PENDAHULUAN
Islam adalah agama dakwah, yaitu
agama yang menugaskan umatnya untuk menyebarkan dan menyiarkan Islam kepada
seluruh umat manusia sebagai rahmad bagi seluruh alam. Kemajuan iptek telah
membawa banyak perubahan bagi masyarakat, baik cara berfikir, sikap, maupun
tungkah laku. Segala persoalan kemasyarakatan yang semakin rumit yang dihadapi
oleh umat manusia merupakan masalah yang harus dihadapi dan diatasi oleh para
pendukung dan pelaksana dakwah.
Karena tujuan utama dakwah adalah
untuk mengajak mad’u kejalan yang
benar yang diridhai Allah. Maka materi dakwah harus bersumber dari sumber pokok
ajaran Islam, yakni Al-Qur’an dan Al-Hadist. Namun karena luasnya materi dari
kedua sumber tersebut, maka perlu adanya pembatasan yang disesuaikan dengan
kondisi mad’u. Dalam hal ini, kami
akan membahas tentang materi dakwah
khususnya yaitu amar ma’ruf nahi mungkar.
PEMBAHASAN
A.
Pengertian Materi
Materi adalah sebuah subtansi dari
sebuah hal yang dibuat atau disusun, komponen atau bahan baku bahan
penyusunnya. Maka hadis tentang materi dakwah badalah hais yang di dalamnya
mengandung subtansi yang akan didakwahkan kepada masyarakat agar seorang da’i
dapat lebih mudah dalam menyampaikan dakwahnya, untuk mengajak manusia
menyembah Allah dan tidak menyembah selain Allah.

_Data Tersedia_:
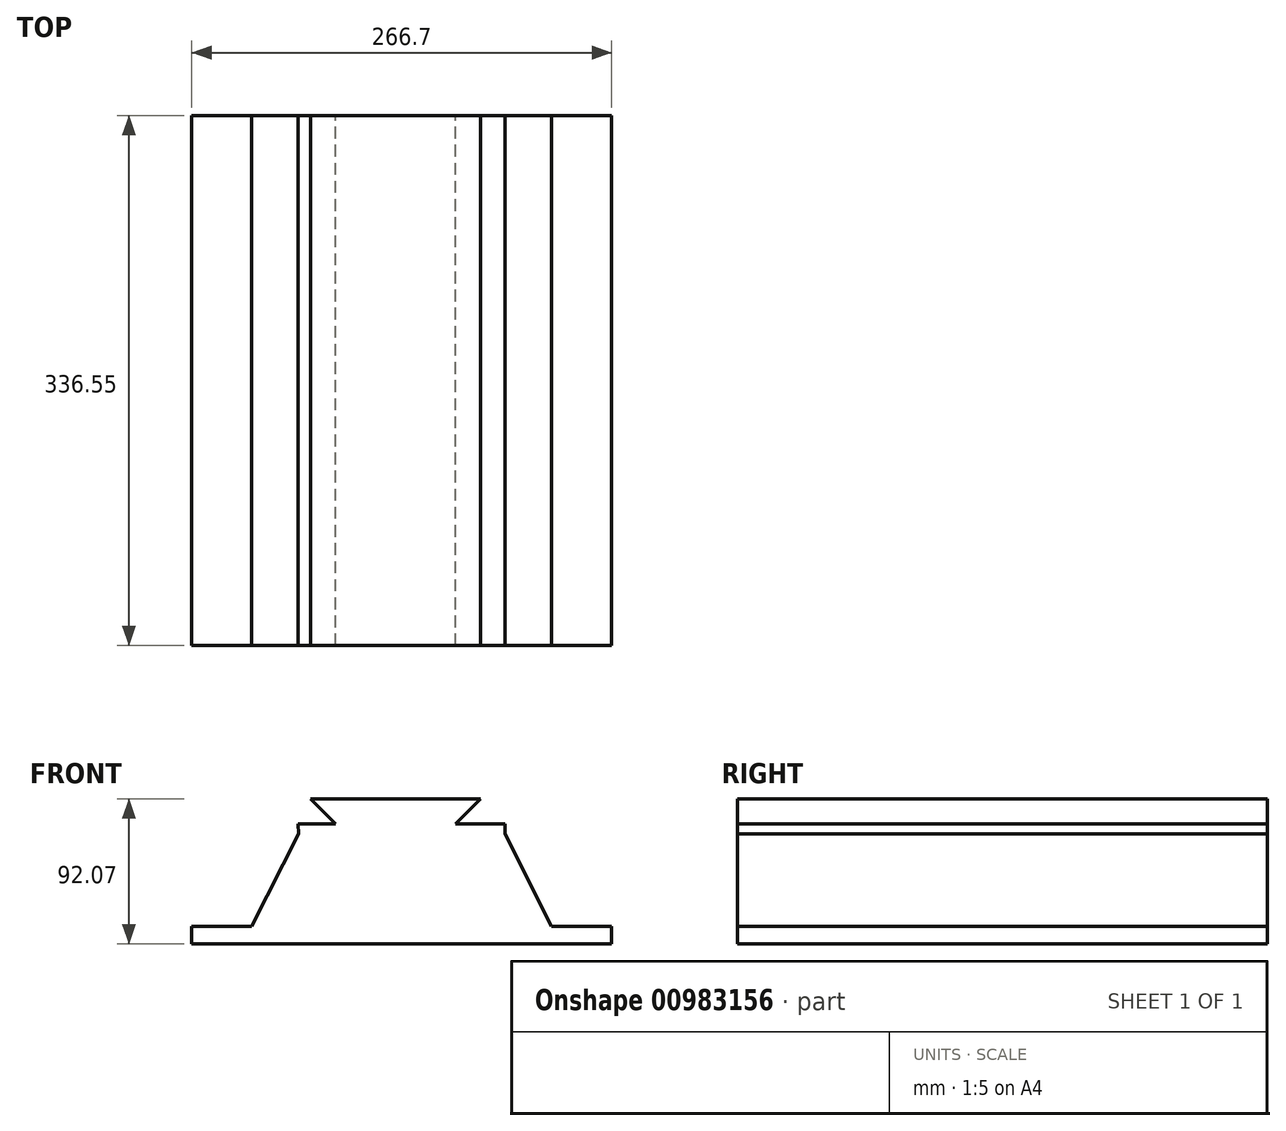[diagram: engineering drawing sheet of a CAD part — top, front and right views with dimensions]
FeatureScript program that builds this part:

_Tugas_:
Tulis ulang bagian teks tentang dakwah mulai dari "PENDAHULUAN" sampai "dan pelaksana dakwah.", dengan mengganti "iptek" menjadi "ilmu pengetahuan dan teknologi". Baris-baris data di atas tidak ada hubungannya dengan teks tentang dakwah.

_Hasil Tugas_:
PENDAHULUAN
Islam adalah agama dakwah, yaitu
agama yang menugaskan umatnya untuk menyebarkan dan menyiarkan Islam kepada
seluruh umat manusia sebagai rahmad bagi seluruh alam. Kemajuan ilmu pengetahuan dan teknologi telah
membawa banyak perubahan bagi masyarakat, baik cara berfikir, sikap, maupun
tungkah laku. Segala persoalan kemasyarakatan yang semakin rumit yang dihadapi
oleh umat manusia merupakan masalah yang harus dihadapi dan diatasi oleh para
pendukung dan pelaksana dakwah.